Reading text →
Your friends' opinions will be mixed into search results as Google gets more social. But Google isn't including your friends on Facebook. So if you search for a restaurant and your pal has comments about the place, Google will let you know in the search results. An analyst said Google is moving to match what Microsoft's Bing does.
Google on Thursday set out to blend Google search results with the opinions of your friends, family and business associates. The move to bolster social search is an acknowledgment that relevancy includes relationships.
Google first introduced Google Social Search in 2009 and has made improvements along the way. Now the company is moving to more visibly integrate information from your social network, including YouTube, Flickr and blog and web sites. Notably absent is Facebook.
"First, social search results will now be mixed throughout your results based on their relevance -- in the past they only appeared at the bottom," Google Product Management Director Mike Cassidy and Product Manager Matthew Kulick wrote in a blog post. "This means you'll start seeing more from people like coworkers and friends, with annotations below the results they've shared or created."

Dataset extract →
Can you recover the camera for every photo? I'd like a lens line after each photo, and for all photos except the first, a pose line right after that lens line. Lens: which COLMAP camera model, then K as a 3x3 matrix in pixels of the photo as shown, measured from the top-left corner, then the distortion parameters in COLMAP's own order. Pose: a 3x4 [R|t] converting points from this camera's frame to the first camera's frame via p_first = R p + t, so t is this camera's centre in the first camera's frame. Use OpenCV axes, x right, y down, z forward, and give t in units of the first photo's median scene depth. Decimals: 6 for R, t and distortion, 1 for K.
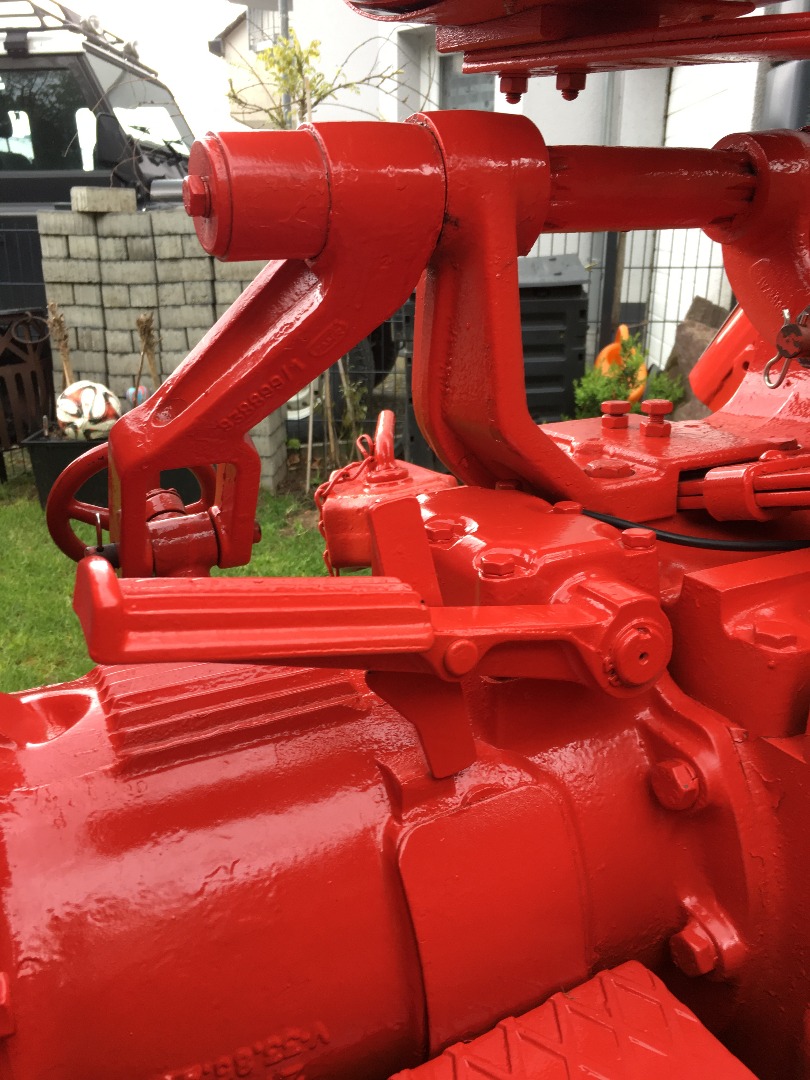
lens RADIAL K [[916.8, 0, 405.0], [0, 916.8, 540.0], [0, 0, 1]] dist [0.048865, -0.056894]
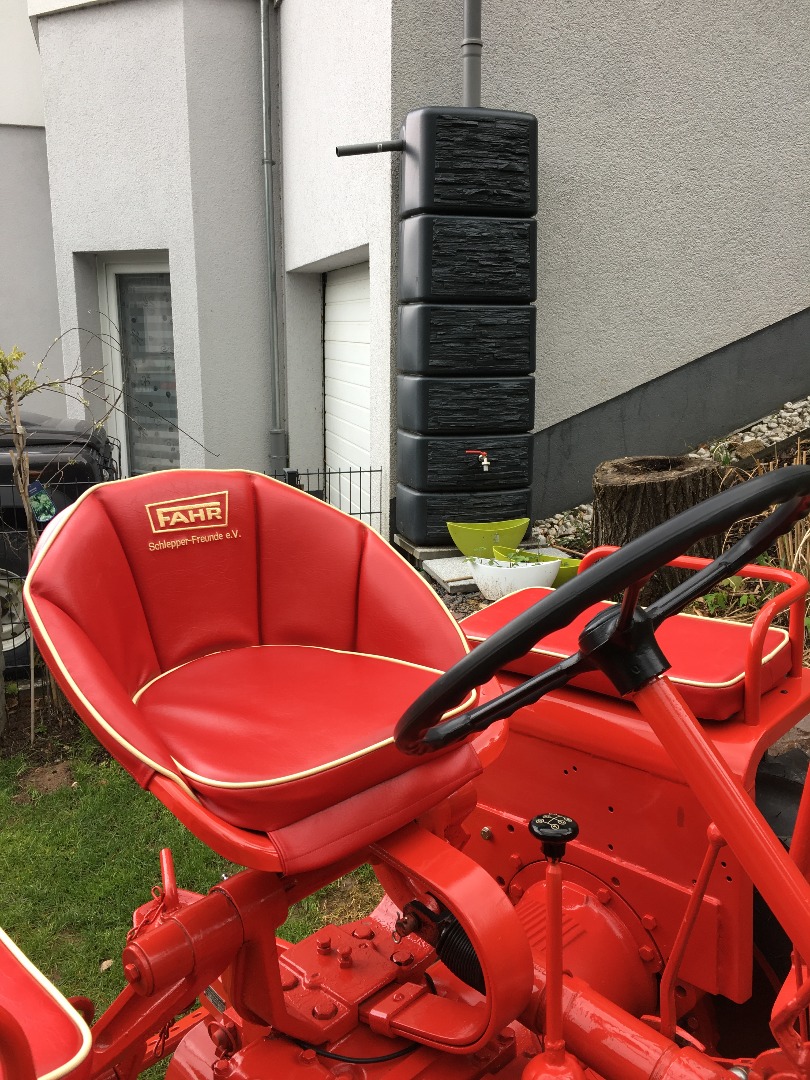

What to do →
A. Set down, word for word, the part of the Google social search article between "Google on Thursday" and "absent is Facebook.", inclusive.
B. In the Google social search article, why will users start seeing more from people like coworkers and friends?

Answers to each task →
A.
Google on Thursday set out to blend Google search results with the opinions of your friends, family and business associates. The move to bolster social search is an acknowledgment that relevancy includes relationships.
Google first introduced Google Social Search in 2009 and has made improvements along the way. Now the company is moving to more visibly integrate information from your social network, including YouTube, Flickr and blog and web sites. Notably absent is Facebook.

B. Social search results will now be mixed throughout the results based on their relevance. In the past, they appeared only at the bottom.